Task description
Copy the data word for word, everything from the start down to the line that contains "fatigue mentale s’installe", including that line.

Collected data:
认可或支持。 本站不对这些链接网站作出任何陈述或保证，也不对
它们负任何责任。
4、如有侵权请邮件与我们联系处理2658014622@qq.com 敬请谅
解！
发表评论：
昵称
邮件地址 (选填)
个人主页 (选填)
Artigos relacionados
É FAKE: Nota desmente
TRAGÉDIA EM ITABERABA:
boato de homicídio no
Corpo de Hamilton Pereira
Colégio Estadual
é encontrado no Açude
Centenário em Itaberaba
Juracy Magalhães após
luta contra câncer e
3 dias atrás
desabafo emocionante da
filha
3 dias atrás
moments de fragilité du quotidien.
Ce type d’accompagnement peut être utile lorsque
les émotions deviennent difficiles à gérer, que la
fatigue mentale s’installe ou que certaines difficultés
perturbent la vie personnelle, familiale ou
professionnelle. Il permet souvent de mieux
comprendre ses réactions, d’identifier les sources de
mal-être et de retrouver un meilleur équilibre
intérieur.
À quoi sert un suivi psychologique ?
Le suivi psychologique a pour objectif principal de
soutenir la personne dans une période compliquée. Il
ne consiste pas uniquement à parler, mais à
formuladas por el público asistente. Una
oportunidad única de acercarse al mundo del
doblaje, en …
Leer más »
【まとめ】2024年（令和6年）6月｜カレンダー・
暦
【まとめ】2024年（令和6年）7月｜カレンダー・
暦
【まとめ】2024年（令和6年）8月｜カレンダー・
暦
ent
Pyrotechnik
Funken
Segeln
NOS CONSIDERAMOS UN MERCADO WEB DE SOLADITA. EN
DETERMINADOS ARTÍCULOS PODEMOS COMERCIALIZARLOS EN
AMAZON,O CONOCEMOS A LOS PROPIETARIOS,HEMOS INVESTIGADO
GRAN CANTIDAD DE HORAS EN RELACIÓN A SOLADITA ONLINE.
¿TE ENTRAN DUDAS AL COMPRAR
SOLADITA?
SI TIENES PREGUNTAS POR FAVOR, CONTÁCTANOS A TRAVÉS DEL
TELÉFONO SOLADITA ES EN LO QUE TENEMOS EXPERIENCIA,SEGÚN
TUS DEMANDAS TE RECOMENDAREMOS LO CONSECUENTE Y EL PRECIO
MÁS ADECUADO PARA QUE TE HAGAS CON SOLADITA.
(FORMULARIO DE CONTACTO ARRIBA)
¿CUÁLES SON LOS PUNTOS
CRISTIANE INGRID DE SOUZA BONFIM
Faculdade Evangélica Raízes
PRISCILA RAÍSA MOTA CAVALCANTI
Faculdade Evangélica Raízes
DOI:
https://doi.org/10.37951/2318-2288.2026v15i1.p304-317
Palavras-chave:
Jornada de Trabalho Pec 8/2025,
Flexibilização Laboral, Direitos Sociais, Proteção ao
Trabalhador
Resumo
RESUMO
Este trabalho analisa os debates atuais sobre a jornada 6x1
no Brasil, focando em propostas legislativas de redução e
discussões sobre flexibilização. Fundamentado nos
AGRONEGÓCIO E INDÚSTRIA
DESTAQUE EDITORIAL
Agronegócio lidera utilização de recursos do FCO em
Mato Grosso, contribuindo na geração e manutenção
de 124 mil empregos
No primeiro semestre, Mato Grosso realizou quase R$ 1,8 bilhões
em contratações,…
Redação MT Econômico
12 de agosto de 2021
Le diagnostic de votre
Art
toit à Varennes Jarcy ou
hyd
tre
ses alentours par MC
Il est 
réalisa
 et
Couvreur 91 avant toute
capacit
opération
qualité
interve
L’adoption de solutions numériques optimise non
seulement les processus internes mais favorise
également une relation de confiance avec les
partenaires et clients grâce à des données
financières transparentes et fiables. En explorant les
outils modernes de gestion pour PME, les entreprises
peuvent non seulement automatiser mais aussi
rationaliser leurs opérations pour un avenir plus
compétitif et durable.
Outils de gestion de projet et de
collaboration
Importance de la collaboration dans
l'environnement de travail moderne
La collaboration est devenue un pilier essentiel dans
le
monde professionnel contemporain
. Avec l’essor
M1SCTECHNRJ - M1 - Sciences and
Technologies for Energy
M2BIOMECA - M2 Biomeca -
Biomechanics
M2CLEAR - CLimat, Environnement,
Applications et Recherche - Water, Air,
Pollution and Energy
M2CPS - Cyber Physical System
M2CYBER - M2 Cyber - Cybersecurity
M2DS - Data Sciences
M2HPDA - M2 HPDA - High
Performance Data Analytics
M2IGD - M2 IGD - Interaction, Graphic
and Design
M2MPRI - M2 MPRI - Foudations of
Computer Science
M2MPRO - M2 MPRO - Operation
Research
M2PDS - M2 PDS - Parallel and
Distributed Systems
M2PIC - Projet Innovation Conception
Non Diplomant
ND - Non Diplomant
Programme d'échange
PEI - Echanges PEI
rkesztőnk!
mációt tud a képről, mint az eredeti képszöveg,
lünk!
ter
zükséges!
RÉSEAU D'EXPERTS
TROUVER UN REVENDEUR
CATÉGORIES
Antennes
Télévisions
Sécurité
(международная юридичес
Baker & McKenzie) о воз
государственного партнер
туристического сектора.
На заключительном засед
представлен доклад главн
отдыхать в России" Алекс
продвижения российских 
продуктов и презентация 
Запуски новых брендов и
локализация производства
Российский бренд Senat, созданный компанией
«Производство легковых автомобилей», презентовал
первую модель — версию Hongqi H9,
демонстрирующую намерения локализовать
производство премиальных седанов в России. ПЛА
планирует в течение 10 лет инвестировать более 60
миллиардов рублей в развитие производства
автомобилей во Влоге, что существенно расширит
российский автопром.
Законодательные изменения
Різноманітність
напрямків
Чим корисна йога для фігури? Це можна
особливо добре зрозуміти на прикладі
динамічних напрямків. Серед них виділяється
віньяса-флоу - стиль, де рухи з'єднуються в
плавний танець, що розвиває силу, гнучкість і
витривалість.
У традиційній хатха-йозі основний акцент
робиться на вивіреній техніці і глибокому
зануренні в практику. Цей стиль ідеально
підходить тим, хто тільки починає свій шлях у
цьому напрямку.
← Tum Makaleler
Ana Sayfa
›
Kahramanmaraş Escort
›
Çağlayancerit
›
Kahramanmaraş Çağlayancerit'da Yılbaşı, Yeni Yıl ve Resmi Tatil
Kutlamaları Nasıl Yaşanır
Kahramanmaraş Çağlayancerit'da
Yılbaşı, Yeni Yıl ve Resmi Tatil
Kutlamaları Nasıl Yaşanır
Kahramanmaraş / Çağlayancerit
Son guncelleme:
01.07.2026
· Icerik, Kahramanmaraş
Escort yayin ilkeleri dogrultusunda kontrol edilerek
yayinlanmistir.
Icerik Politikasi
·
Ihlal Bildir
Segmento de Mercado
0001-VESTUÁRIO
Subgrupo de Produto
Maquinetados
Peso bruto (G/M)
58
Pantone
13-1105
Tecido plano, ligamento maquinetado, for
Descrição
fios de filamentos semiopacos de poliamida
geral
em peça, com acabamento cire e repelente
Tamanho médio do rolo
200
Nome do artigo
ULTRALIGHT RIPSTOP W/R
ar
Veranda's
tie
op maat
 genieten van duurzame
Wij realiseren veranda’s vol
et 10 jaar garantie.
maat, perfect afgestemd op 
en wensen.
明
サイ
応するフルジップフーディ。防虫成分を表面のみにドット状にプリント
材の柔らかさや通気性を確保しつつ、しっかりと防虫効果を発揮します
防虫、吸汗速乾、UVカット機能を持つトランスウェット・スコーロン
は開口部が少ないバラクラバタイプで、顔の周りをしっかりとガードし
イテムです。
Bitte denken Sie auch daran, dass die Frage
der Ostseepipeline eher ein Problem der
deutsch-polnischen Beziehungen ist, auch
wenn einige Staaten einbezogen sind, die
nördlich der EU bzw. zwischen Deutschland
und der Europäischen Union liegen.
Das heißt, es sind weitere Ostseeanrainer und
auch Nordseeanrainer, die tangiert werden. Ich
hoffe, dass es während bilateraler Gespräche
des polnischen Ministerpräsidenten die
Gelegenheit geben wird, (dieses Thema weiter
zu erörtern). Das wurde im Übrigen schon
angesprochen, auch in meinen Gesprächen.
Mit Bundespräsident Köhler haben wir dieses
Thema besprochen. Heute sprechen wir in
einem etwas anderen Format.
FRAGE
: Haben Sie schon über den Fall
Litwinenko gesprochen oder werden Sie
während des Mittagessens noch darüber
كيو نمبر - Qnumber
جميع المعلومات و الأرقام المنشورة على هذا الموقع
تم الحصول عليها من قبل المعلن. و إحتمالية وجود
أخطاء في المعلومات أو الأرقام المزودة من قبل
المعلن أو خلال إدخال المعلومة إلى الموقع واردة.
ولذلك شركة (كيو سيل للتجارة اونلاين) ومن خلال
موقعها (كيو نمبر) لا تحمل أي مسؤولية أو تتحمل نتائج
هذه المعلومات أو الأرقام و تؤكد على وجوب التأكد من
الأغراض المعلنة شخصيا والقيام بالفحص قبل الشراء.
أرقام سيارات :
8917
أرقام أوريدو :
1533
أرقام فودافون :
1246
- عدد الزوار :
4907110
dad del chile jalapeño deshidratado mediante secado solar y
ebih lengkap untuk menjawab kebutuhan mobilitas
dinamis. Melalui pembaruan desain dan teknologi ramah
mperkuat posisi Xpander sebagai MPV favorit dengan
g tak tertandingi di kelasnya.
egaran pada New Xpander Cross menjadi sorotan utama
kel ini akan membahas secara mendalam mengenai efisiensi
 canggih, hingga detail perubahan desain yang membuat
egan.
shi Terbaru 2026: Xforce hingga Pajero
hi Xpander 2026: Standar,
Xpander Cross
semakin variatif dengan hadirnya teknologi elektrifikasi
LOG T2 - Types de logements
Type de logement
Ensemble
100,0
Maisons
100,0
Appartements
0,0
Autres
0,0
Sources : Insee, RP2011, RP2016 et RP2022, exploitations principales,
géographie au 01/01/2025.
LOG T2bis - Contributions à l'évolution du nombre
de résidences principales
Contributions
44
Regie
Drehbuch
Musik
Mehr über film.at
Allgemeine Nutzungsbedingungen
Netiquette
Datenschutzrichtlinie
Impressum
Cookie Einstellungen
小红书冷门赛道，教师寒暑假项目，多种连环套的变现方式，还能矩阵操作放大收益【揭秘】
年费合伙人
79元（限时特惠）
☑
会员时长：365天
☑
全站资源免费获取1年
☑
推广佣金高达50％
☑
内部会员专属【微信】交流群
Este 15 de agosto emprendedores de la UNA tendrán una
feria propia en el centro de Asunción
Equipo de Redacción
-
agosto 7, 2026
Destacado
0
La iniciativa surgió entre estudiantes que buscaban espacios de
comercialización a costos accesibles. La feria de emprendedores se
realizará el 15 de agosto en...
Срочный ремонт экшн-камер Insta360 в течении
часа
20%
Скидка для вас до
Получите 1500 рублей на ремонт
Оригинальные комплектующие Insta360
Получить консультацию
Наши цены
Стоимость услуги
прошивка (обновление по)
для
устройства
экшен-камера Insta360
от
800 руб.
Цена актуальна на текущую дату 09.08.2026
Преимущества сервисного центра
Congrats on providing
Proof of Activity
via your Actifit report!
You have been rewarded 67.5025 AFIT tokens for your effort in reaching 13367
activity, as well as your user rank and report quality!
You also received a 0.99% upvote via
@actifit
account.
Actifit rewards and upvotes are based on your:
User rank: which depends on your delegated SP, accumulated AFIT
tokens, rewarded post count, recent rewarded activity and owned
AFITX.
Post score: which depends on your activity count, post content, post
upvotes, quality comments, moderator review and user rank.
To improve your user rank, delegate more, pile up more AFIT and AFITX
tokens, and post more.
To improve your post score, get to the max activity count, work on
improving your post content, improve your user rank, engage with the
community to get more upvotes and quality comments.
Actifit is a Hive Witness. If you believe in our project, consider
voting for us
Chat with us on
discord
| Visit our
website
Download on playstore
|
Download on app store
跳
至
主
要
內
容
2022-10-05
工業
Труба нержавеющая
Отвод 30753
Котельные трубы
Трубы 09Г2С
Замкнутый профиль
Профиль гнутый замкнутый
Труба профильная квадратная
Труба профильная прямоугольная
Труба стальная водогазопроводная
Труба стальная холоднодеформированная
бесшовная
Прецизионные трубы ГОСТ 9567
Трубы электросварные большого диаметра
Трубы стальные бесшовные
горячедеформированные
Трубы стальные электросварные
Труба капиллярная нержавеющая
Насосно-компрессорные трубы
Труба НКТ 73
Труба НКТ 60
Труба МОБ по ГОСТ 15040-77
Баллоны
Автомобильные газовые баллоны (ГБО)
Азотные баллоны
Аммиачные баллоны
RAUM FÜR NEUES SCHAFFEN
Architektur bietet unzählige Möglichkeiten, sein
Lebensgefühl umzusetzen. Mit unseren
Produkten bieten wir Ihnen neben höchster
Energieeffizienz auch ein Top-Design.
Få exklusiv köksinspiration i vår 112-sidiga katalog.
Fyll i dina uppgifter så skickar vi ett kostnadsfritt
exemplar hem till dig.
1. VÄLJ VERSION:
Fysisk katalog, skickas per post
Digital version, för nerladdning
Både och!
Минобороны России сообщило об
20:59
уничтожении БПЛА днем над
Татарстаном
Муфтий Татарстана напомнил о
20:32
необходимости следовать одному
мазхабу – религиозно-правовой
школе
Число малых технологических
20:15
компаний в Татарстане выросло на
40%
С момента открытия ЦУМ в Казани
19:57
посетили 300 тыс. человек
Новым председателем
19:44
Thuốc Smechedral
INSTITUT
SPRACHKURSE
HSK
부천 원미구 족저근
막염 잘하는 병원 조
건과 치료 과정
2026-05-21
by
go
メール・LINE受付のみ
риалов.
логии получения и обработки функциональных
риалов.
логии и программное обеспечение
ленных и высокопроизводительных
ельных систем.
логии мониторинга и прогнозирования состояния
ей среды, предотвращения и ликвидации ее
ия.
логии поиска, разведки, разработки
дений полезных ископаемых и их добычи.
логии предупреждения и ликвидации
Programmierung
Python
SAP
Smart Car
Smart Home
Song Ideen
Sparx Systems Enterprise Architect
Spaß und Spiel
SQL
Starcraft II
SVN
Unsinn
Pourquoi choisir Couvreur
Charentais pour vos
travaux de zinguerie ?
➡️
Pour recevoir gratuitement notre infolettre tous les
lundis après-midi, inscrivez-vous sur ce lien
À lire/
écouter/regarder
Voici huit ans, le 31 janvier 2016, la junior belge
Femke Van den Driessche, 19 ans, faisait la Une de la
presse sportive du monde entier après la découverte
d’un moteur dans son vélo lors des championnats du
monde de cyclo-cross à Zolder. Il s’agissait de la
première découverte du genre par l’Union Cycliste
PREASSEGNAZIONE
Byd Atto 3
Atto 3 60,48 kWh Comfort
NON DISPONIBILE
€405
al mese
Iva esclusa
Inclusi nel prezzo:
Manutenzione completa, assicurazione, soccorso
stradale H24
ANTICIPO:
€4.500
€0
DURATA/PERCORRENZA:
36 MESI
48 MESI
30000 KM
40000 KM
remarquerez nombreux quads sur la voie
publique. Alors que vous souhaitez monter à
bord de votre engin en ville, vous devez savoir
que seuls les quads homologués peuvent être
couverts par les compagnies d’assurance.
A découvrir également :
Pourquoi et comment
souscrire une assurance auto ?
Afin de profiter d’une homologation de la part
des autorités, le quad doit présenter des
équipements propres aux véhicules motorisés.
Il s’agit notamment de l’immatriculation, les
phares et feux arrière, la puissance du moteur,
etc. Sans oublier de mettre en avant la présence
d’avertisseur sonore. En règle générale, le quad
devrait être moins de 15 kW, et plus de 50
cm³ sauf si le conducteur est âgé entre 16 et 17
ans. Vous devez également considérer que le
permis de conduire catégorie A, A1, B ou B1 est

Written reply
认可或支持。 本站不对这些链接网站作出任何陈述或保证，也不对
它们负任何责任。
4、如有侵权请邮件与我们联系处理2658014622@qq.com 敬请谅
解！
发表评论：
昵称
邮件地址 (选填)
个人主页 (选填)
Artigos relacionados
É FAKE: Nota desmente
TRAGÉDIA EM ITABERABA:
boato de homicídio no
Corpo de Hamilton Pereira
Colégio Estadual
é encontrado no Açude
Centenário em Itaberaba
Juracy Magalhães após
luta contra câncer e
3 dias atrás
desabafo emocionante da
filha
3 dias atrás
moments de fragilité du quotidien.
Ce type d’accompagnement peut être utile lorsque
les émotions deviennent difficiles à gérer, que la
fatigue mentale s’installe ou que certaines difficultés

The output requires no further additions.